The 2001-2002 Beckman Scholars: Stella Kijung Kang (Maeng), MD Faculty Mentor: Professor Angela M. Belcher Length of term: Fall 01, Spring 02, Summer 02; Summer 01 was spent in the SMART program at Baylor College of Medicine. Honors & Awards:University Honors (Fall 98, Spring 99, Fall 99, Spring 00, Fall 00, Spring 01, Fall 01, Spring 02); Deans Scholars Program (Fall 2000 ­ Spring 2002); Unrestricted Endowed Presidential Scholarship (2000); Ralph Steiner M.D. Scholarship (2000); Undergraduate Research Fellowship (2000); Friends of Chemistry Scholarship (2000); Phi Beta Kappa (2002); F.C. Valentine Student Research Grant in Urology awarded by the New York Academy of Medicine (2004); Alpha Omega Alpha (2006); Memorial Sloan-Kettering Cancer Center Summer Student Research Fellowship (2006) Publications: Ohebshalom MM, Maeng SK, Chen J, Poppas DP, Felsen D. Pressure induces nitric oxide production by human ureteral cells in vitro. AUA, San Antonio. J Urol 173: S137, 2005. ; Maeng S. Characterization of the effect of pressure on nitric oxide (NO) production by urothelial cells. New York Academy of Medicine oral presentation, 2004. Where is she now? Graduated with Bachelor of Arts in Plan II Honors with Highest Honors and with Special Honors in Plan II, May 2002, and with a Second Major in Biochemistry, Aug 2002. Stella spent a year teaching English in China, got her MD from Weill Cornell Medical College, completed a radiology residency at NYU, and is now an Assistant Professor of Radiology, at NYU School of Medicine. How can I contact her? sk_maeng at yahoo.com Beckman research project in the Belcher group: RNA-Directed Design of Nanostructures using Peptides with Nanocrystal Binding Specificity

The use of biological systems to design the next generation of microelectronic devices offers a possible solution to the problems posed by traditional materials processing methods. While lithographic technology is reaching its limitations, biological systems which routinely form organic-inorganic structures (e.g. bones) by a variety of processes provide a way to selective, self-organizing design of nanoscale building blocks. In order to harness the biological recognition of inorganic substances occurring in nature, Dr. Belcher employs peptides evolved to bind specifically to a certain inorganic substrates. The study of such biological-inorganic specificity of peptides to specific inorganic substrates lays the groundwork for directing the self-assembly of electronic materials. Furthermore, RNA templates can be used to dictate the assembly of nanostructures through polypeptide synthesis. The binding specificity of peptides to inorganic substrates were established through selection of phage displaying the peptides. The Belcher group uses a peptide combinatorial approach to identify proteins that select for and specifically bind to inorganic nanoparticles such as semiconductor quantum dots or nanoparticles of iron and tin oxides. Phage display libraries are used to select peptide sequences that will bind to the materials. This phage library is based on a combinatorial library of random peptides of a given length (e.g. 7-mer or 12-mer) that are fused to the pIII minor coat protein of the filamentous coliphage M13. Five copies of the pIII coat protein are located on one end of the phage, therefore displaying five copies of the fused random protein. This approach of using a phage display links the peptide-substrate interaction with the DNA that encodes that interaction. Thus, optimizing the strength of peptide-substrate binding is also approached genetically.

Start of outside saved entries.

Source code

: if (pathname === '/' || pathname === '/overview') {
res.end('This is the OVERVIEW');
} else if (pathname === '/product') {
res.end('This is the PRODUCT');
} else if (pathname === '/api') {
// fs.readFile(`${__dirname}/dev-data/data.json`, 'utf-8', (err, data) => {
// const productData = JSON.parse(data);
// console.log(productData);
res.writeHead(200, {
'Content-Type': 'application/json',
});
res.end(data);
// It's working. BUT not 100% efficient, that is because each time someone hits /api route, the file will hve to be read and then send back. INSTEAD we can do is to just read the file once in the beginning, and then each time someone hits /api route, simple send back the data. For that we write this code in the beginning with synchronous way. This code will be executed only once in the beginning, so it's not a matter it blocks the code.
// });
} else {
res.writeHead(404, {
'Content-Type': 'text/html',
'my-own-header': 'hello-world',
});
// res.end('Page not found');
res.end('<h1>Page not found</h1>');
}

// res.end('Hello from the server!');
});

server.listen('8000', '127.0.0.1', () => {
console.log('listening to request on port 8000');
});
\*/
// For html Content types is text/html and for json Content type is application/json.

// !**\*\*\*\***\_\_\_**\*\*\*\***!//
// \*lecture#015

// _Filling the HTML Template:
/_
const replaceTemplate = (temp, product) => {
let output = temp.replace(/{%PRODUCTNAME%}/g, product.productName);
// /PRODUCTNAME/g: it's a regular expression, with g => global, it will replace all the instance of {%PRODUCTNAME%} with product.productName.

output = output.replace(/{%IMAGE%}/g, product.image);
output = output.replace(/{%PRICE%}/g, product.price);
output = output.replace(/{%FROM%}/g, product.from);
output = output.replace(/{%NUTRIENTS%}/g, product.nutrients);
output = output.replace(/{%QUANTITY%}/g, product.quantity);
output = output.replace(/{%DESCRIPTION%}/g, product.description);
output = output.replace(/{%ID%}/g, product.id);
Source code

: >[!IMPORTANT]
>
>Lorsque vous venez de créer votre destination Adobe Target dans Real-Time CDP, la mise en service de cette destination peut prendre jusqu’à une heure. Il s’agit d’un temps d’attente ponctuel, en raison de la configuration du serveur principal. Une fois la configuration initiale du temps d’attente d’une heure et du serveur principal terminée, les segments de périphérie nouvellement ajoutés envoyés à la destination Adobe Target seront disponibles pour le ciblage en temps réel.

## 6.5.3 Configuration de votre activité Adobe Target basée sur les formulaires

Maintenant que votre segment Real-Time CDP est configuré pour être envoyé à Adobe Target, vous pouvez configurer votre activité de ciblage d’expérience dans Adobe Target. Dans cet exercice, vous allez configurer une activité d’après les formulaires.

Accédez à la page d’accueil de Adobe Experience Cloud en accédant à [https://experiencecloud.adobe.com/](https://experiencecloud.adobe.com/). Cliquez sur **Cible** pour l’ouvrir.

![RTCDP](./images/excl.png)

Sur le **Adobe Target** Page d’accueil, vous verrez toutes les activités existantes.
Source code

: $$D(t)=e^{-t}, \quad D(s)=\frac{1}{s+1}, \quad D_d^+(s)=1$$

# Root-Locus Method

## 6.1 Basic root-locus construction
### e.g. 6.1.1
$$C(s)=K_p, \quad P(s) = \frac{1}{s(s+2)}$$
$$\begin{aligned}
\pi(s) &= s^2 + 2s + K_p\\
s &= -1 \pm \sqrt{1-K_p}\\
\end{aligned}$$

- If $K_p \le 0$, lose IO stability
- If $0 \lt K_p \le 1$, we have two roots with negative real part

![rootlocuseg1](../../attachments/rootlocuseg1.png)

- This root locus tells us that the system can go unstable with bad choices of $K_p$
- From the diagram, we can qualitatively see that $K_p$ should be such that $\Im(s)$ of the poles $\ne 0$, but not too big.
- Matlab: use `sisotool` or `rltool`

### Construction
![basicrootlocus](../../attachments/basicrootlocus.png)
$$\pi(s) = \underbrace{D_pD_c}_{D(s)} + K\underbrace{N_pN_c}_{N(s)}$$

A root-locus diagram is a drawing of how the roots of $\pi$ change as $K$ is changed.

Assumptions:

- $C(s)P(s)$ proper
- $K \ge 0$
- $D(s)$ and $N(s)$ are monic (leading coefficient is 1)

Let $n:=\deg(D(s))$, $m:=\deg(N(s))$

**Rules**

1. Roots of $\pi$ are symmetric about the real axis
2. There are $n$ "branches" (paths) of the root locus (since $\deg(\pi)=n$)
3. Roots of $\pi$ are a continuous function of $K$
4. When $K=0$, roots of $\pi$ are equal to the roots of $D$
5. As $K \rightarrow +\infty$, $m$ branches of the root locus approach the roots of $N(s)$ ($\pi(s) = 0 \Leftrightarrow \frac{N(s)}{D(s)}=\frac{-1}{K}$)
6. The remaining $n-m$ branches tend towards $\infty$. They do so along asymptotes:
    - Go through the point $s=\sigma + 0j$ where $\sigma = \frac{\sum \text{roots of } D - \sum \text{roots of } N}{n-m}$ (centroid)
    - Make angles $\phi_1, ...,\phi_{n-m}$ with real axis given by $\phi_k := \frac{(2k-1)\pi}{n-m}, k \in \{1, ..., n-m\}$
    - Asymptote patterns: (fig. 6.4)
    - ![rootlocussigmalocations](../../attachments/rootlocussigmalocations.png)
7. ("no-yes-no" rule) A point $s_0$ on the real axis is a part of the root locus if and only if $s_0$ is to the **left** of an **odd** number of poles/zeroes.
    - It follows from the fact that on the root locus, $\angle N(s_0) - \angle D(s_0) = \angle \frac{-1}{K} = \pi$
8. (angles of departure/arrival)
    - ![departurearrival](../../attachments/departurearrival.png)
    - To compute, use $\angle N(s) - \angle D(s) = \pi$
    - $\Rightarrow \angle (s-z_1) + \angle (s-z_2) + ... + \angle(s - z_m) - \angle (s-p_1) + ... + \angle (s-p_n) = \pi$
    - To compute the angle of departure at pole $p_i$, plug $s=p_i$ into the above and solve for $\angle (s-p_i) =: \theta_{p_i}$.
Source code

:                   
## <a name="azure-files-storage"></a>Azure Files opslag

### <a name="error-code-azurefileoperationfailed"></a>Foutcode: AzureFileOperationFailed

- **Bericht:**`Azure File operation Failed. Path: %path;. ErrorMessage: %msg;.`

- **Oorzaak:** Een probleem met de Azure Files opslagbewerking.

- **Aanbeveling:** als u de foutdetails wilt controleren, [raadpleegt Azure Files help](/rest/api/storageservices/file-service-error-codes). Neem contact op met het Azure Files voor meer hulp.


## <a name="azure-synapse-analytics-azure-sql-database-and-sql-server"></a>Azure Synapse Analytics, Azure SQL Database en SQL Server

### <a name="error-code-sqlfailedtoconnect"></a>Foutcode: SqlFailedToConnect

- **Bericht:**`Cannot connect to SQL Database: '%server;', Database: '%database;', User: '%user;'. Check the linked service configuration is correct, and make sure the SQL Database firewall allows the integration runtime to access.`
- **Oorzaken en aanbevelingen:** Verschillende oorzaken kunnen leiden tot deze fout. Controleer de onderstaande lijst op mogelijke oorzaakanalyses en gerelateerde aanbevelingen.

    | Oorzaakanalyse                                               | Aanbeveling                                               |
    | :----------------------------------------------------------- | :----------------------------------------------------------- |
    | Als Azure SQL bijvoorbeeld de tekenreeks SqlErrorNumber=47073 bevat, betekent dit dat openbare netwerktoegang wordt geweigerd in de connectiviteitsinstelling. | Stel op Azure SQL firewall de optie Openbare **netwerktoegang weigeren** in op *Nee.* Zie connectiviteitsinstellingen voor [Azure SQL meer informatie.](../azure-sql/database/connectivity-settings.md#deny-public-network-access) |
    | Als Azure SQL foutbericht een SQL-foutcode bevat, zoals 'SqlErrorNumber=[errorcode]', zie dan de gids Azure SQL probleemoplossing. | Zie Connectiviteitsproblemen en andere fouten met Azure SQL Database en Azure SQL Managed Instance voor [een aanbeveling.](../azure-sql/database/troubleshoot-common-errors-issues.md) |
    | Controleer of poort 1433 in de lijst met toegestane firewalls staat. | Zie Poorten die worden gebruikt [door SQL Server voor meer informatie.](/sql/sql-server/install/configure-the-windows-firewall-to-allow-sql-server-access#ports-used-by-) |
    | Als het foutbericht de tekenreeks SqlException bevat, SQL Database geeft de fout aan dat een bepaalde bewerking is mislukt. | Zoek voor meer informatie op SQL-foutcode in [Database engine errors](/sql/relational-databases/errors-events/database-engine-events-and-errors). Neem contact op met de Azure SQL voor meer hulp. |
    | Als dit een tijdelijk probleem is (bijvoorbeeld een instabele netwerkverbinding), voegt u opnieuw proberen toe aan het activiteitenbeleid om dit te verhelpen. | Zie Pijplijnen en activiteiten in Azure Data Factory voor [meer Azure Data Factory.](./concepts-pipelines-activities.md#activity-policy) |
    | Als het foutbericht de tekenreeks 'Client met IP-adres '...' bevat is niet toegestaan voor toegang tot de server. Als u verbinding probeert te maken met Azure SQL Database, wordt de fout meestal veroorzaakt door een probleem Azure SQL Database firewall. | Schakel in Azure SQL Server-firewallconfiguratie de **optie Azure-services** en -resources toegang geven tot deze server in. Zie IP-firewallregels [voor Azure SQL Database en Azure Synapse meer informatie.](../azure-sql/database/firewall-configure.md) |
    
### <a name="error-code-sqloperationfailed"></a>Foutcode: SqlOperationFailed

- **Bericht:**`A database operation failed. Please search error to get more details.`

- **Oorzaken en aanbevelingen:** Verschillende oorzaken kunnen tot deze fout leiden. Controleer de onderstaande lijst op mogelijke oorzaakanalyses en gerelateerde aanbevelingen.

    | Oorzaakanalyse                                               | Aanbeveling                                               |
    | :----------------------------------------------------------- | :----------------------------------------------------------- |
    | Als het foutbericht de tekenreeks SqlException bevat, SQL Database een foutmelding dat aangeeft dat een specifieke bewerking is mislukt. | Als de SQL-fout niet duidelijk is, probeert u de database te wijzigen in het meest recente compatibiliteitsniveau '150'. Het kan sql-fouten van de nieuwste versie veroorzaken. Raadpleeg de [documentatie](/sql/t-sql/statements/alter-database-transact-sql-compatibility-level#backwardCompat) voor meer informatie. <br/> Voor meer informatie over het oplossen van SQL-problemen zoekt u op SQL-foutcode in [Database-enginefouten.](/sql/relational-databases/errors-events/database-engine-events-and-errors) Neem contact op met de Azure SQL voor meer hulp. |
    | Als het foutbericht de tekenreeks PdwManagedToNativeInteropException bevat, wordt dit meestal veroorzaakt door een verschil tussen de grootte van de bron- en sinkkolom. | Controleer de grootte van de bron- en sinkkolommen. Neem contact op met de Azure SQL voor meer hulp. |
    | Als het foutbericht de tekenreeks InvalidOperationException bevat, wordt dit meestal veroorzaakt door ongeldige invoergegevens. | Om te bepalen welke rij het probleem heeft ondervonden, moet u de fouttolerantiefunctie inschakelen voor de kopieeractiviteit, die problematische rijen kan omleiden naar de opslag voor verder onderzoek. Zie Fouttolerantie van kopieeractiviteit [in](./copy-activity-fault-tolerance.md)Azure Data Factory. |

My project harnesses the established specificity of peptides to inorganic substrates, RNA templates can be utilized through their function of programming polypeptide chain formation. The process involves charging of tRNA with respective amino acid, attaching a cross linker and quantum dot, and finally translating the tRNA to organize the quantum dots. By varying the type and number of amino acids in the spacer, we can change the distance between the quantum dots. The length and chemical character of the spacer amino acids will also affect the secondary structure of the peptide. Our goal in using the RNA template includes both the elucidation of ribosome function and translation, as well as the design of biological-inorganic heterostructures using nanocrystals.